Corn Créme Brulee with Blueberry Polenta Cake
- 1 quart heavy cream
- 1 ear fresh sweet corn
- 10 egg yolks
- 3/4 cup granulated sugar
- 2 cups fresh blueberries.
- 3/4 cup all-purpose flour, plus 1 tables
- 1/2 cup yellow cornmeal, plus 1 tablespoon
- 2-1/2 teaspoons baking powder
- 1-2/3 cups unsalted butter
- 1 cup granulated sugar
- 3 whole eggs
- 6 egg yolks
- vanilla extract
- 1 cup blueberries
- Place cream and corn cob in a heavy-bottomed saucepan and place over medium heat. Scald cream; do not boil.
In a stainless-steel bowl, combine egg yolks and sugar. Blend yolk/sugar mixture into cream. Strain mixture and cob. Place bowl in an ice bath to cool. Fold in blueberries. (This recipe makes extra creme brulee base.) Preheat oven to 300°. Cut four circles of polenta cake to fit into 2-inch-wide ramekins. Place cake in bottom of each ramekin. Sprinkle reserved corn kernels onto cake. Fill remainder of ramekin with creme brulee base. Bake in a water bath for 20 to 30 minutes, until a knife inserted comes out clean. Cool, but serve at room temperature.

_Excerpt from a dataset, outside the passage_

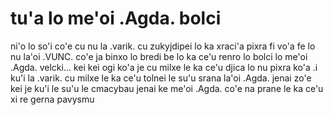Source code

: # tu'a lo me'oi .Agda. bolci
ni'o lo so'i co'e cu nu la .varik. cu zukyjdipei lo ka xraci'a pixra fi vo'a fe lo nu la'oi .VUNC. co'e ja binxo lo bredi be lo ka ce'u renro lo bolci lo me'oi .Agda. velcki... kei kei ogi ko'a je cu milxe le ka ce'u djica lo nu pixra ko'a   .i ku'i la .varik. cu milxe le ka ce'u tolnei le su'u srana la'oi .Agda. jenai zo'e kei je ku'i le su'u le cmacybau jenai ke me'oi .Agda. co'e na prane le ka ce'u xi re gerna pavysmu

- Preheat oven to 350°. Line bottom of a 9-inch square cake pan and spray with cooking spray. Combine flour, cornmeal and baking powder and set aside. Cream butter and sugar with an Oster® hand mixer until light and fluffy. Add eggs, egg yolks, and vanilla to taste to the butter and sugar mixture in three stages, scraping bowl after each addition. Add dry ingredients until well incorporated. Fold in blueberries. Pour batter into prepared pan. Bake for about 20 minutes, or until cake springs to the touch or a knife inserted comes out clean.
- Sprinkle tops with sugar and place under broiler until caramelized. (This will not take long so watch carefully).